Work instructions — All the lines below need to be output exactly, apart from any images.

Excerpted records —
********************

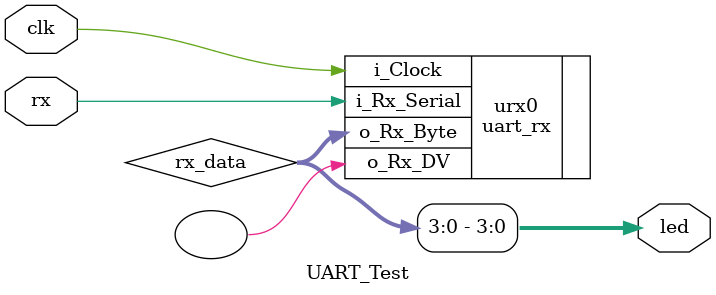
<source format=v>
`timescale 1ns / 1ps


module UART_Test(input clk, input rx, output [3:0] led);
   
   wire [7:0] rx_data;
   
   assign led = rx_data[3:0];
   
   uart_rx urx0 (.i_Clock(clk), .i_Rx_Serial(rx), .o_Rx_DV(), .o_Rx_Byte(rx_data));

endmodule

</source>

********************

Result of this exercise —
<source format=v>
`timescale 1ns / 1ps


module UART_Test(input clk, input rx, output [3:0] led);
   
   wire [7:0] rx_data;
   
   assign led = rx_data[3:0];
   
   uart_rx urx0 (.i_Clock(clk), .i_Rx_Serial(rx), .o_Rx_DV(), .o_Rx_Byte(rx_data));

endmodule

</source>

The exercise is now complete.